2. In Eclipse, enter the HDFs directory, Then go to the Org.apache.hadoop.hdfs.server.datanode directory, open the Datanode.java file, then click on the above to run, then you can see in eclipse, the normal output information, and no errors. This information can be found in the log folder, the Datanode logs, the content is the same. Also in the previous command line form, you can see that an Datanode access request was received in the Namenode program.

3. Open a command-line window, enter the hadoop-0.20.2 directory Bin/hadoop Fs–ls, you can see the output file list.

4. Then enter the command Bin/hadoop Fs-cat out/* to see the data that was generated in the Out directory before the program was run.

If all two of the above commands succeed, the Namenode and Datanode running in eclipse work. It can be observed that when we execute the cat command, in the output box in eclipse, we see a new response output indicating that it is working.

Again, we can, in turn, run Namenode in Eclipse and run Datanode on the command line. The same effect.

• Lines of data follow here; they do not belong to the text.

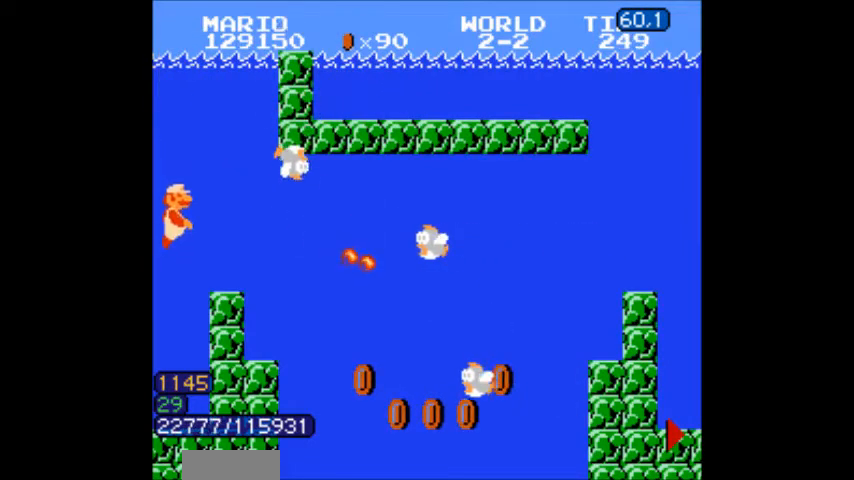
{"buttons": ["B"], "events": [[133, "DPAD_RIGHT", "up"]]}
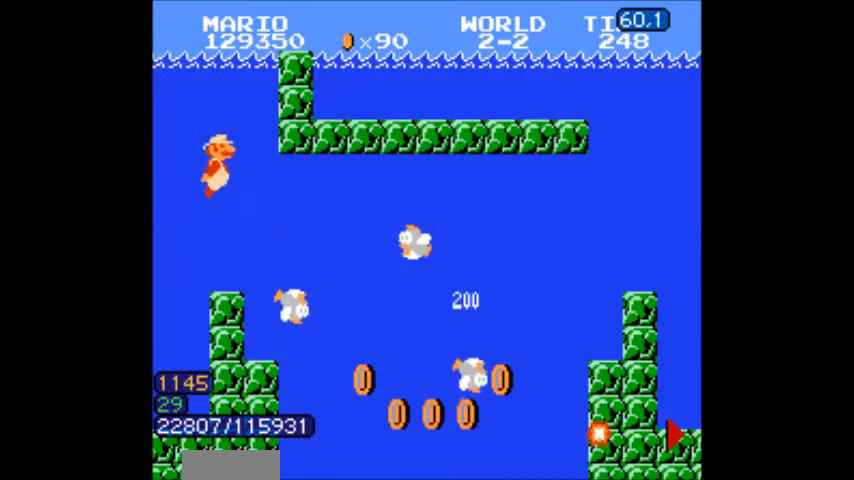
{"buttons": ["B"], "events": []}
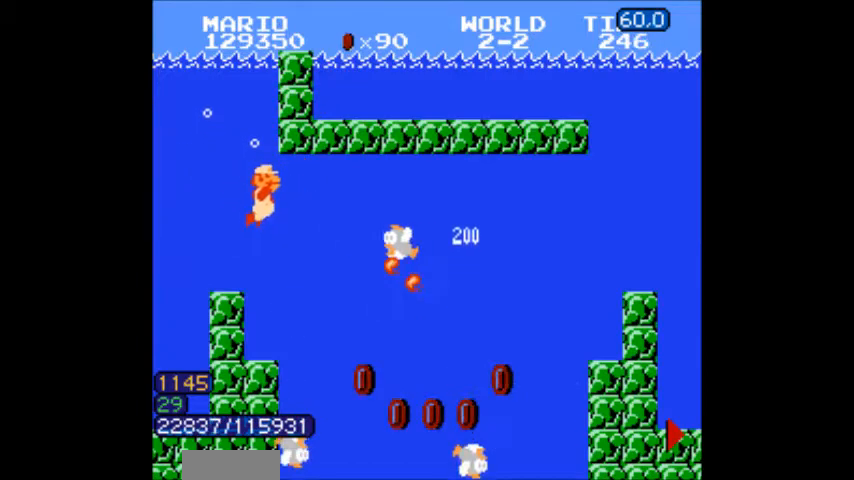
{"buttons": [], "events": [[167, "B", "up"], [200, "A", "down"], [200, "B", "down"], [267, "A", "up"], [267, "B", "up"], [367, "B", "down"], [500, "B", "up"]]}
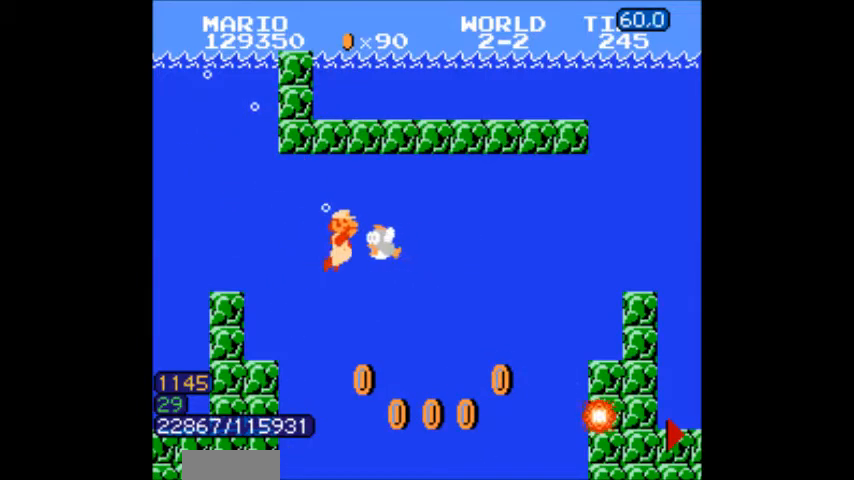
{"buttons": ["B", "DPAD_RIGHT"], "events": [[34, "B", "down"], [101, "B", "up"], [134, "B", "down"], [201, "DPAD_LEFT", "down"], [234, "DPAD_LEFT", "up"], [401, "DPAD_RIGHT", "down"]]}
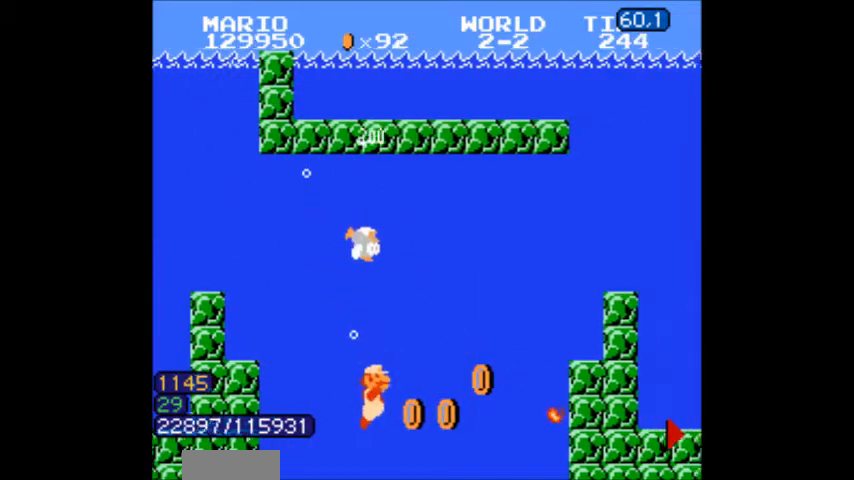
{"buttons": ["B", "DPAD_RIGHT"]}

In order to see more debug log output, we can also open src under the log4j.properties file, the second line in the information to debug, so that the output will be more detailed.

Resources

Http://www.cnblogs.com/zjfstudio/p/3919331.html

Build a Hadoop source code learning Environment

Contact Us

The content source of this page is from Internet, which doesn't represent Alibaba Cloud's opinion; products and services mentioned on that page don't have any relationship with Alibaba Cloud. If the content of the page makes you feel confusing, please write us an email, we will handle the problem within 5 days after receiving your email.

If you find any instances of plagiarism from the community, please send an email to: info-contact@alibabacloud.com and provide relevant evidence. A staff member will contact you within 5 working days.

A Free Trial That Lets You Build Big!

Start building with 50+ products and up to 12 months usage for Elastic Compute Service

  • Sales Support

    1 on 1 presale consultation

  • After-Sales Support

    24/7 Technical Support 6 Free Tickets per Quarter Faster Response

  • Alibaba Cloud offers highly flexible support services tailored to meet your exact needs.